TASK A: Set down, word for word, the portion of the essay on steampunk and consumption that begins at "These are also" and ends after "from their colonies.".
TASK B: Resume the essay on steampunk and consumption, writing on from its last sentence.

TEXT UNDER STUDY:
■ ■ ■ ■ ■

Read the rest of the essay at Yawning Bread, or click the link below to read my thoughts on how it relates to steampunk.


I think these are really important questions to ask and articulate for ourselves, no matter where we are, especially those of us in countries that are industrializing and being hailed as economic successes. What, really, do we benefit from an economy that runs on continual consumption and how do we expect to sustain it?

These are also worthwhile questions for steampunks interested in "green steam" and sustainability as well; what is our relationship to nature in our current subject positions, and how do we produce things in steampunk?

I'm very curious about these questions now, because they seem to me a very natural progression from talking about race and culture within steampunk. I have a very strong hunch that one of the reasons why (mostly white) steampunks find it fine and dandy to culturally appropriate and cherry-pick what they like from non-white cultures is due primarily to this concept of consumption, of commodification, that has links to how colonial empires imported "culture" (and thus some cosmopolitanism) from their colonies.

This kind of capitalist commodity consumption has bigger ramifications than just the perpetuation of white supremacy; it also affects the environment in various ways that not only hastens the garbaging of our world, but affects how non-white peoples, people of colour, and indigenous groups are treated, or ignored. It has ties to the continued indentured servitude of black people, the continued apartheid against indigenous people, the model minority myth, the prison industrial complex.

■ ■ ■ ■ ■

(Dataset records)

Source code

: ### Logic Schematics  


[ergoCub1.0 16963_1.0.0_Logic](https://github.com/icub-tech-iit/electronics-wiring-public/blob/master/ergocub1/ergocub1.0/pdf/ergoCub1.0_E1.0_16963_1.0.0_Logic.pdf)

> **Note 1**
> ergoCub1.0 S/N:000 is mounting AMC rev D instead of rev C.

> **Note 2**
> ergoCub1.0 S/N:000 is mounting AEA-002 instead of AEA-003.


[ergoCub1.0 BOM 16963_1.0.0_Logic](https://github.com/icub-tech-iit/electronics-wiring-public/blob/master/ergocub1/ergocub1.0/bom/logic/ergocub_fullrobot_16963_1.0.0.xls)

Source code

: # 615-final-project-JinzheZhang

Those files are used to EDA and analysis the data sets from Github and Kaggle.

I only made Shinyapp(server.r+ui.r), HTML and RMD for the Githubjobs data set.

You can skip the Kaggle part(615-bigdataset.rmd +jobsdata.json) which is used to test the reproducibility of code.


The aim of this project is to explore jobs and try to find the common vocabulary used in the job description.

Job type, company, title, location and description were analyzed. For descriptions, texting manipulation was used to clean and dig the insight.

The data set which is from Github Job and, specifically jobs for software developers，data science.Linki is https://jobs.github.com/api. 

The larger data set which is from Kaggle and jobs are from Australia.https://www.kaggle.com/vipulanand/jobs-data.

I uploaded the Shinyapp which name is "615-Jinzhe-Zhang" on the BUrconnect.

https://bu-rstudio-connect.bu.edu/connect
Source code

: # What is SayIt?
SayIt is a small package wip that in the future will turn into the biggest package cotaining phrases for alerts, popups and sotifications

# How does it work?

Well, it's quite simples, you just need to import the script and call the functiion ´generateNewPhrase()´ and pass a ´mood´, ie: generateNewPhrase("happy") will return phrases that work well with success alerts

■ ■ ■ ■ ■

WRITTEN REPLY A:
These are also worthwhile questions for steampunks interested in "green steam" and sustainability as well; what is our relationship to nature in our current subject positions, and how do we produce things in steampunk?

I'm very curious about these questions now, because they seem to me a very natural progression from talking about race and culture within steampunk. I have a very strong hunch that one of the reasons why (mostly white) steampunks find it fine and dandy to culturally appropriate and cherry-pick what they like from non-white cultures is due primarily to this concept of consumption, of commodification, that has links to how colonial empires imported "culture" (and thus some cosmopolitanism) from their colonies.

WRITTEN REPLY B:
I've been seeing a lot of criticism lobbed at steampunk for seeing history with rose-tinted glasses and I've been hearing a lot of overly-romanticized ideas about the 19th century and what it represented, and how steampunks are trying to bring that back. Natch, they're both right, and both wrong, because they only scratch the surface of what steampunk is truly capable of. Moreover, they only scratch the surface of what humanity is capable of. 


I'm really excited for the upcoming Steampunk POC interview, and muchly so because of how it ties into the previous Steampunk POC interview, as well as other conversations that I've been having with many steampunks, not just POC, but also white steampunks.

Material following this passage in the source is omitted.